Exercise requirements:
Each line of the data below from the one holding "right ear: (935, 248)" to the one holding "left shoulder: (78, 48)", inclusive, is to be reproduced exactly; no other line belongs in the answer.

Limb landmark coordinates
..............................

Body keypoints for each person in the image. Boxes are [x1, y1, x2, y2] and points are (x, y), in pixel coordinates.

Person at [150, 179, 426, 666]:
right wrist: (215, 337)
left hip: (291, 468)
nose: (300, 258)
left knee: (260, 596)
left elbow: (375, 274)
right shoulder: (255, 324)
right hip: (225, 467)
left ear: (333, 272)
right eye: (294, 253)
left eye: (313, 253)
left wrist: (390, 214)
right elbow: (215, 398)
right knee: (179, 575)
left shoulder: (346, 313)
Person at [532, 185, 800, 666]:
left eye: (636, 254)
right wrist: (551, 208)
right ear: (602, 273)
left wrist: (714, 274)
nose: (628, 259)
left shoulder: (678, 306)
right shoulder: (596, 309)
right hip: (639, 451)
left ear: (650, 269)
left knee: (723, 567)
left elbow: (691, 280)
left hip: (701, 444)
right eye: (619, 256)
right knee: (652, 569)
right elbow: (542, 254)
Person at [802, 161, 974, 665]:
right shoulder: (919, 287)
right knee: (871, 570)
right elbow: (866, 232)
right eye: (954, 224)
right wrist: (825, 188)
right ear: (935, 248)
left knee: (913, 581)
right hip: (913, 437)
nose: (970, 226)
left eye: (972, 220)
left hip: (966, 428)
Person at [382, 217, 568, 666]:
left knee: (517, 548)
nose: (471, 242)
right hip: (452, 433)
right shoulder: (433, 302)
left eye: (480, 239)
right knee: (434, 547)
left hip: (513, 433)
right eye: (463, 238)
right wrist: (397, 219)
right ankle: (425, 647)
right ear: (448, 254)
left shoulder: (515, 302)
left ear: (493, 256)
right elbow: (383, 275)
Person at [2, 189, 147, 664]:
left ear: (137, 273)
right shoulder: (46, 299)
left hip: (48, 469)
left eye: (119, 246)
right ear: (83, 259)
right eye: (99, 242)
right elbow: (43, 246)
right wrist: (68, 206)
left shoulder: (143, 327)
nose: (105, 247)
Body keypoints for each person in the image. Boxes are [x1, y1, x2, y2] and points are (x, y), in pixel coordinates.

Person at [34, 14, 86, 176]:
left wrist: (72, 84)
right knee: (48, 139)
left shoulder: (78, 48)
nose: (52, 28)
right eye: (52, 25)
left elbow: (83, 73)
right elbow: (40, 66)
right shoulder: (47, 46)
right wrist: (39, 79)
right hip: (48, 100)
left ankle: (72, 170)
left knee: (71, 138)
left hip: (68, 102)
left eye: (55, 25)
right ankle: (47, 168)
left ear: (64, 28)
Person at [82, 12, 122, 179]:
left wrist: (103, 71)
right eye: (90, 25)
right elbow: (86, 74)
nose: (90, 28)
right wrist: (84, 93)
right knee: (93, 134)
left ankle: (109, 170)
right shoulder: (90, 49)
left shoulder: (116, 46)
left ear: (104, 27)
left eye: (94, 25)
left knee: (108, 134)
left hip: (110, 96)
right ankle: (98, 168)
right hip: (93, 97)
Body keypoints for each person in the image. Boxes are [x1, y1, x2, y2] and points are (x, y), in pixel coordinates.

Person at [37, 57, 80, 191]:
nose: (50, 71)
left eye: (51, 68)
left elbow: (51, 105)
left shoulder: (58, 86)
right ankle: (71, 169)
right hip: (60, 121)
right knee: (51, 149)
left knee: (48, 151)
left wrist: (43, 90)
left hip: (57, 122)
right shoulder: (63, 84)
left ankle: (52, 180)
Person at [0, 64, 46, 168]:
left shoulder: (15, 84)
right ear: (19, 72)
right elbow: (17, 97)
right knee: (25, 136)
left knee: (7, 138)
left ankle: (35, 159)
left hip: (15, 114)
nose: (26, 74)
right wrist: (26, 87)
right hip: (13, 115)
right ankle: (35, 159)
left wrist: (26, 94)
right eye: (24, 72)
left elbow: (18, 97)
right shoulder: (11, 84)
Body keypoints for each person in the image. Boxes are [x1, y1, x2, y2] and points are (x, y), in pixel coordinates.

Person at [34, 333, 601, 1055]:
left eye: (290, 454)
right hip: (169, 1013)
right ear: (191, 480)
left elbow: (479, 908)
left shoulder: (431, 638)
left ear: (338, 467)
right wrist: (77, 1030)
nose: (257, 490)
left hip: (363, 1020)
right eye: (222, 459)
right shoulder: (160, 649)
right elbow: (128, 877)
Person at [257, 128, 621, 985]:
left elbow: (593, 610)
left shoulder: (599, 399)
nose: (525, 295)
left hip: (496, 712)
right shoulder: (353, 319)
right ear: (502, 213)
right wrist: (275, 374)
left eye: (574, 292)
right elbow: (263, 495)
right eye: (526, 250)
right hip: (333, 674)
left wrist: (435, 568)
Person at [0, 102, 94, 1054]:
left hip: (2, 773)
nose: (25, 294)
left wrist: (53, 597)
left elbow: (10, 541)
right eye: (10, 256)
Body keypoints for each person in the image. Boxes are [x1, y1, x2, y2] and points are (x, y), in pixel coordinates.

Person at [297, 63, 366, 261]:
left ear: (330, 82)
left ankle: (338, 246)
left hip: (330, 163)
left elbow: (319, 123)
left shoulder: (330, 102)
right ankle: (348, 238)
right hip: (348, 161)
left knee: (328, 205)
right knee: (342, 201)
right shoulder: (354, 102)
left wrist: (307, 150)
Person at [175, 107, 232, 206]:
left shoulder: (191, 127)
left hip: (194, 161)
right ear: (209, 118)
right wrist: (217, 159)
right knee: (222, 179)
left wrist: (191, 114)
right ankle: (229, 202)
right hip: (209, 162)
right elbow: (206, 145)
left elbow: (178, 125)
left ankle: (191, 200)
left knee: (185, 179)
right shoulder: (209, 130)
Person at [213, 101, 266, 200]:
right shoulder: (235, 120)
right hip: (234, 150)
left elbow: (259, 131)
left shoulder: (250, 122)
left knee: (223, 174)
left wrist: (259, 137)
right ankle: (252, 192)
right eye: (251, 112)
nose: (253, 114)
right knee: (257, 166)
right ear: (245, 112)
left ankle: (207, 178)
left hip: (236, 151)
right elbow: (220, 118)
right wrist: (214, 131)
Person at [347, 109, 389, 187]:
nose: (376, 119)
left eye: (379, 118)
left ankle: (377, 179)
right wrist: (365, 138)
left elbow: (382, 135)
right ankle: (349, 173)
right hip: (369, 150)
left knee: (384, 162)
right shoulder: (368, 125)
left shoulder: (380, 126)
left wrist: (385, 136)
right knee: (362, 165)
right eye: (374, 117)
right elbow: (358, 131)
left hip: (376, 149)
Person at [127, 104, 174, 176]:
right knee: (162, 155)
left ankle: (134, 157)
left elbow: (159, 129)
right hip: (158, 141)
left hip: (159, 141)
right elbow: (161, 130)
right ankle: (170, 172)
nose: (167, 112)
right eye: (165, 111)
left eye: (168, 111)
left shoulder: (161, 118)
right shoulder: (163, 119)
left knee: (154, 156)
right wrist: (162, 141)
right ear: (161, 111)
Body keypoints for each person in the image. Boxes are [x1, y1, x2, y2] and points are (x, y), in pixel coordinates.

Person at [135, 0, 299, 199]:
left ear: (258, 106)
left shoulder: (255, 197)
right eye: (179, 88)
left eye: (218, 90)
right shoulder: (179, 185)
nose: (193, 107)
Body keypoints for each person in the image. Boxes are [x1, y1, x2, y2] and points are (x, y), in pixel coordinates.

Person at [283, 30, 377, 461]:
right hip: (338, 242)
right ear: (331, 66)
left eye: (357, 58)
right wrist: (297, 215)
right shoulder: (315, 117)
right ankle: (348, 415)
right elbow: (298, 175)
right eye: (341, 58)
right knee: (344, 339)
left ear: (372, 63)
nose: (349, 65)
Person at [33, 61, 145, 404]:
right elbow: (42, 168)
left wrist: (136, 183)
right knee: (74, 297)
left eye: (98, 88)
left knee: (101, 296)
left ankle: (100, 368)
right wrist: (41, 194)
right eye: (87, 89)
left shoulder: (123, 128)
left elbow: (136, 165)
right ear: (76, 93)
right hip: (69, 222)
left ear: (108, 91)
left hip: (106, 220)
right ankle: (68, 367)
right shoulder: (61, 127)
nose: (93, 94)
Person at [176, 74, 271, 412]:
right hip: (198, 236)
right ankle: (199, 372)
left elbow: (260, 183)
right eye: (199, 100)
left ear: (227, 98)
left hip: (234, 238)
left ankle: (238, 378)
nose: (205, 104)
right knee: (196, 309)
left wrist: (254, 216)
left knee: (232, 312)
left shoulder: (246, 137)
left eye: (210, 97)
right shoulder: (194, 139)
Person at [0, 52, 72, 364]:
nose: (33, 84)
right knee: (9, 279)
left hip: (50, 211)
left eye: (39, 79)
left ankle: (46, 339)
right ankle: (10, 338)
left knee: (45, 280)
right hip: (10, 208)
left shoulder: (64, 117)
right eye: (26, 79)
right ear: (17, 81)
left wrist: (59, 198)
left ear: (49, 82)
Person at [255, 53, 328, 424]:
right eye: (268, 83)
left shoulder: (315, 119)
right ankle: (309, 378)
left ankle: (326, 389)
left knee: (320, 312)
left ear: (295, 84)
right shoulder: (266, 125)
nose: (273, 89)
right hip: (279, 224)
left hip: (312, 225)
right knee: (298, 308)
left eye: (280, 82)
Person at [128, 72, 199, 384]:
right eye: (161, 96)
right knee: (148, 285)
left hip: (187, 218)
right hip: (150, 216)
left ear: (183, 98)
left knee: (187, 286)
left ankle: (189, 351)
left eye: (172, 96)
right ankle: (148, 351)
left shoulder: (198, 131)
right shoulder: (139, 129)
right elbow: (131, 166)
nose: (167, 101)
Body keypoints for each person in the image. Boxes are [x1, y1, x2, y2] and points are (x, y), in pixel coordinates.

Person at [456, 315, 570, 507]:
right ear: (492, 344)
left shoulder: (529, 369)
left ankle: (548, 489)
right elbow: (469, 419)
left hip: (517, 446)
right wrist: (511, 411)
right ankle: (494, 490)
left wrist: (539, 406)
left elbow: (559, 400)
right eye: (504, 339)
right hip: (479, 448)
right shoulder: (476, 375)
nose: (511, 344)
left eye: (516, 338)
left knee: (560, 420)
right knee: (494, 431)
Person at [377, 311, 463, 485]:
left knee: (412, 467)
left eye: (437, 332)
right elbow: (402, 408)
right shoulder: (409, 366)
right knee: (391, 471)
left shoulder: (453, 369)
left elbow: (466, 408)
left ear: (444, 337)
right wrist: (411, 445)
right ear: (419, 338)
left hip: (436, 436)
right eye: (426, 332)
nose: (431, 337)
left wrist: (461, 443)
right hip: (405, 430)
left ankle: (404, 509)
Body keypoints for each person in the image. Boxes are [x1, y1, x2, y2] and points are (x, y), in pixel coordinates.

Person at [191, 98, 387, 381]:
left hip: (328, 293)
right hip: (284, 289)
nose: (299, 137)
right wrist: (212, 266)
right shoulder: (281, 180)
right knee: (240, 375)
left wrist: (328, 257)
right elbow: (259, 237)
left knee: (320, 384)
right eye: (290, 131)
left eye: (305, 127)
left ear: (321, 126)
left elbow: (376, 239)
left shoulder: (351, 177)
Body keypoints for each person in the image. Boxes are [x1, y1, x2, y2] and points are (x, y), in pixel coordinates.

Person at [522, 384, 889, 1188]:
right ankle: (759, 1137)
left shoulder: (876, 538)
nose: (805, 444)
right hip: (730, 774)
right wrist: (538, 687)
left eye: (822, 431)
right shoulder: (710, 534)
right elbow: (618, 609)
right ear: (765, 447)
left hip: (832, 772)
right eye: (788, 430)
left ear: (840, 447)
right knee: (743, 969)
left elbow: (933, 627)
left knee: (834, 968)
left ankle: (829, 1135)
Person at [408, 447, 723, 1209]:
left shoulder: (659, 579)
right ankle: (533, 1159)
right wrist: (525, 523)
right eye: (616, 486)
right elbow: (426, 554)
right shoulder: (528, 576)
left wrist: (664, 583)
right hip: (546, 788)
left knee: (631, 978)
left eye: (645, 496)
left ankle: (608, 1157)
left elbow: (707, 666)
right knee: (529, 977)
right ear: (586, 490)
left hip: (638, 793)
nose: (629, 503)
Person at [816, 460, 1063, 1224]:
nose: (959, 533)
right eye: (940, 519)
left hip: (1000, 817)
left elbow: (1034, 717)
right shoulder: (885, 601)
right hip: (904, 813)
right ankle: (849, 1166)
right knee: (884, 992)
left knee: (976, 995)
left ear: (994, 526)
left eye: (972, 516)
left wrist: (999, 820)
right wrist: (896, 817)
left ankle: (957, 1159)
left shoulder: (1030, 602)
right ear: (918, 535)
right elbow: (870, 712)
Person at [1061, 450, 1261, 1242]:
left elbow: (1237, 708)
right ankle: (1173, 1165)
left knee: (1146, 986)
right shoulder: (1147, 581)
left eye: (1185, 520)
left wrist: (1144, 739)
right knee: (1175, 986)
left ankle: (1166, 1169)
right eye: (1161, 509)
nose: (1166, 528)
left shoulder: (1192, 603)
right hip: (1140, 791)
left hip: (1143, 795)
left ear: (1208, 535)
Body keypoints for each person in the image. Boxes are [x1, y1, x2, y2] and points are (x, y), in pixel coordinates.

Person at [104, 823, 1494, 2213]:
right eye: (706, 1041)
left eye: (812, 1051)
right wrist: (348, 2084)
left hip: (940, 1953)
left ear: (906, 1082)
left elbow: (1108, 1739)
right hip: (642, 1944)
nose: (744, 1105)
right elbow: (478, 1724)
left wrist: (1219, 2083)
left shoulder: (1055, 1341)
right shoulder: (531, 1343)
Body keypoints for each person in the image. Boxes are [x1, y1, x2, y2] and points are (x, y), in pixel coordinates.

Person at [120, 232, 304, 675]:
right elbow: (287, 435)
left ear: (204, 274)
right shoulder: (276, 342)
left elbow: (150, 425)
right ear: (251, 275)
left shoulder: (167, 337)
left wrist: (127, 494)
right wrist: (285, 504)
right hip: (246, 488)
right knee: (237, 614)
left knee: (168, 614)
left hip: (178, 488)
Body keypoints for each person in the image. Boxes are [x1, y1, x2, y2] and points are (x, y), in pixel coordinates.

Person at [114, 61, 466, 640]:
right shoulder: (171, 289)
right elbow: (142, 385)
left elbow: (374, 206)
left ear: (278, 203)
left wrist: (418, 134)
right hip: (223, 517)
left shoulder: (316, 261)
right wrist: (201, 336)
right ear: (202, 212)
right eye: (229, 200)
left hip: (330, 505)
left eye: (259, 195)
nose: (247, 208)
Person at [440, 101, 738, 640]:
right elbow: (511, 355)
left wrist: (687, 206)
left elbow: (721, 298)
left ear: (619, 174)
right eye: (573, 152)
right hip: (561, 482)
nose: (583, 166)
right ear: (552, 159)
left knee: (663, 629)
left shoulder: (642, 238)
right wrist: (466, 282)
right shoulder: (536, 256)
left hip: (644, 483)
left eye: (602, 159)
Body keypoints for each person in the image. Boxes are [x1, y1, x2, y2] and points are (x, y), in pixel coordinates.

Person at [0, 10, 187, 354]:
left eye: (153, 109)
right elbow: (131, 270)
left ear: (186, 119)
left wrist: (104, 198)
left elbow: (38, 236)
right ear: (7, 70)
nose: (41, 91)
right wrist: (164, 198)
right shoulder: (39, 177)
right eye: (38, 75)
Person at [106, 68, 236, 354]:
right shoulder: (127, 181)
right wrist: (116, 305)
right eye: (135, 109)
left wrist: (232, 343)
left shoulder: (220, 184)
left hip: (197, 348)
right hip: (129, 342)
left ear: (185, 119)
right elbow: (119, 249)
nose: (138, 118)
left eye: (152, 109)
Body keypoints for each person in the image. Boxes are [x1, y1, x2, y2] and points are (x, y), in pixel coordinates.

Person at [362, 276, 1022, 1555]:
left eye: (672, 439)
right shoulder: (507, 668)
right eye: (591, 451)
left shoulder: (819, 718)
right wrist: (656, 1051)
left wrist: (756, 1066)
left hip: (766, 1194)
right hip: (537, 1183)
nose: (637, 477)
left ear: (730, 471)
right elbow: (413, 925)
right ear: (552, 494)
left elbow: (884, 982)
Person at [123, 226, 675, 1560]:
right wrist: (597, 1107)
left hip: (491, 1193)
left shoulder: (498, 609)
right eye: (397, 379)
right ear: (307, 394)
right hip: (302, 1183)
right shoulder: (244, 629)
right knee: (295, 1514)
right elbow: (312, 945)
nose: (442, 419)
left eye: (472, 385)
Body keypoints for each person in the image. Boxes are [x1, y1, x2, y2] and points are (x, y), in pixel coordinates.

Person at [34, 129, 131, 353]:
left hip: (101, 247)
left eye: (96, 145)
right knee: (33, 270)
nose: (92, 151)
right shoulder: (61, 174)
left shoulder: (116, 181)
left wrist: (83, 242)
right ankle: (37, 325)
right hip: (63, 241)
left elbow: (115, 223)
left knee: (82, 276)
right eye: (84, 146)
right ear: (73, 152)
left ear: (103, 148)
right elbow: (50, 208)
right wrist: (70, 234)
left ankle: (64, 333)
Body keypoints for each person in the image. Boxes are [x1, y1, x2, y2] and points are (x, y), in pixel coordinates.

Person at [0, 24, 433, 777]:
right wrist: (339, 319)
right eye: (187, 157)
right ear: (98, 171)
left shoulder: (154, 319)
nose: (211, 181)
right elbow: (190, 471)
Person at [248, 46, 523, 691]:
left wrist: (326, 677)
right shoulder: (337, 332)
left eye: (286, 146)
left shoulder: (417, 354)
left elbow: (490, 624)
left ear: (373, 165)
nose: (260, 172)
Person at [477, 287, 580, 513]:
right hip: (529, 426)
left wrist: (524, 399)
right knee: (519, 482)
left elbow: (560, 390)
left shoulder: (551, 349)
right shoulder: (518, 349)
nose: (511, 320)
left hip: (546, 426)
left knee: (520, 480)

..............................

Result of this task:
right ear: (935, 248)
left knee: (913, 581)
right hip: (913, 437)
nose: (970, 226)
left eye: (972, 220)
left hip: (966, 428)
Person at [382, 217, 568, 666]:
left knee: (517, 548)
nose: (471, 242)
right hip: (452, 433)
right shoulder: (433, 302)
left eye: (480, 239)
right knee: (434, 547)
left hip: (513, 433)
right eye: (463, 238)
right wrist: (397, 219)
right ankle: (425, 647)
right ear: (448, 254)
left shoulder: (515, 302)
left ear: (493, 256)
right elbow: (383, 275)
Person at [2, 189, 147, 664]:
left ear: (137, 273)
right shoulder: (46, 299)
left hip: (48, 469)
left eye: (119, 246)
right ear: (83, 259)
right eye: (99, 242)
right elbow: (43, 246)
right wrist: (68, 206)
left shoulder: (143, 327)
nose: (105, 247)
Body keypoints for each person in the image. Boxes are [x1, y1, x2, y2] and points are (x, y), in pixel coordinates.

Person at [34, 14, 86, 176]:
left wrist: (72, 84)
right knee: (48, 139)
left shoulder: (78, 48)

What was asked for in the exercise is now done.